Practical Example Walkthrough

Task 1: What is IDOR?

• Answer: Insecure Direct Object Reference

Task 2: An IDOR Example

1. Click on the View Site button.
2. Examine the URL structure in the email link.
3. Change the ORDER ID in the URL to access different order details.
   • Example: Change order_id=1234 to order_id=1000.
4. Flag: THM{IDOR-VULN-FOUND}

Task 3: Finding IDORs in Encoded IDs

• Common Encoding: Base64
• Answer: base64

Task 4: Finding IDORs in Hashed IDs

• Common Hashing Algorithm: MD5
• Answer: MD5

Task 5: Finding IDORs in Unpredictable IDs

• Minimum Accounts Needed: 2
• Answer: 2

Task 6: Where are IDORs Located?

• Location Examples: URL parameters, AJAX requests, JavaScript files.

Task 7: A Practical IDOR Example

1. Login and navigate to the "Your Account" tab.
2. Inspect the network traffic using developer tools.
3. Find the request URL with the path /api/v1/customer?id={user_id}.
4. Change the user_id parameter to another user's ID to retrieve their information.
   • Username for user_id 1: adam84
   • Email for user_id 3: j@fakemail.thm

Importance of Tools and Topics Discussed

• Tools: curl, Base64 encoders/decoders, hash cracking services.
• Topics: Understanding IDOR, encoding and decoding techniques, hashing algorithms.
• Importance: These tools and concepts are essential for identifying and exploiting IDOR vulnerabilities, a common issue in web applications.

Conclusion

The IDOR module on TryHackMe provides a thorough understanding of how to find and exploit IDOR vulnerabilities.
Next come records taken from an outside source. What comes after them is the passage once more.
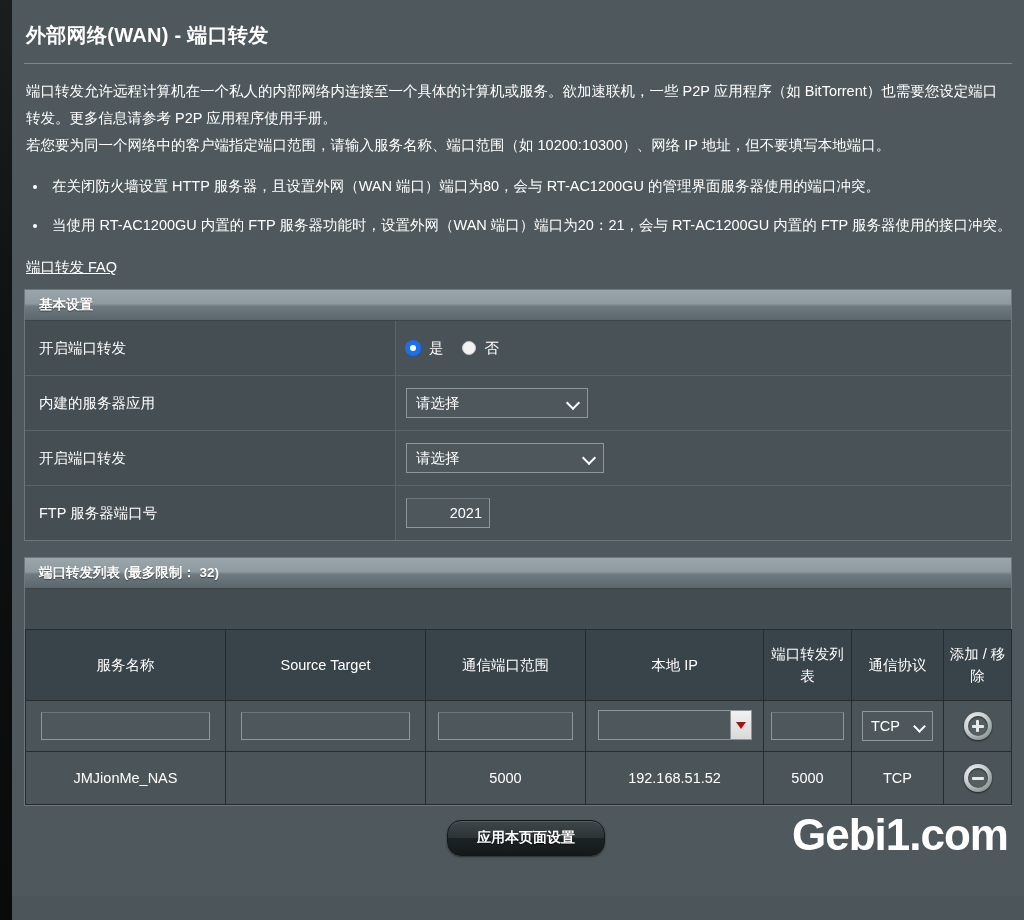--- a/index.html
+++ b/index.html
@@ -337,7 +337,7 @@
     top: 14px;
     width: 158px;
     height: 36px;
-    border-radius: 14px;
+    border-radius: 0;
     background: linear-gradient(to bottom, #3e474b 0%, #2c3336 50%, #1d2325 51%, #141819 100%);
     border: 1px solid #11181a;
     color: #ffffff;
Mastering these techniques is crucial for cybersecurity professionals, particularly those preparing for certifications like eJPT. The practical examples and detailed explanations ensure a solid foundation in ethical hacking and web security.

How the Attacks Were Performed

1. Identify the Vulnerable Endpoint: Locate the URL or parameter that can be manipulated.
2. Modify the Parameter: Change the ID to another user's ID to see if unauthorized access is granted.
3. Analyze the Response: Check if you can access another user's data.

Logical Explanation

• Trust Issue: The server trusts user input without proper validation.
• Lack of Access Control: No verification of the user's identity before granting access to objects.
• Exploitation: Manipulating parameters to access unauthorized data.

By understanding and practicing these techniques, cybersecurity beginners can effectively identify and exploit IDOR vulnerabilities, enhancing their skills and knowledge for certifications like eJPT.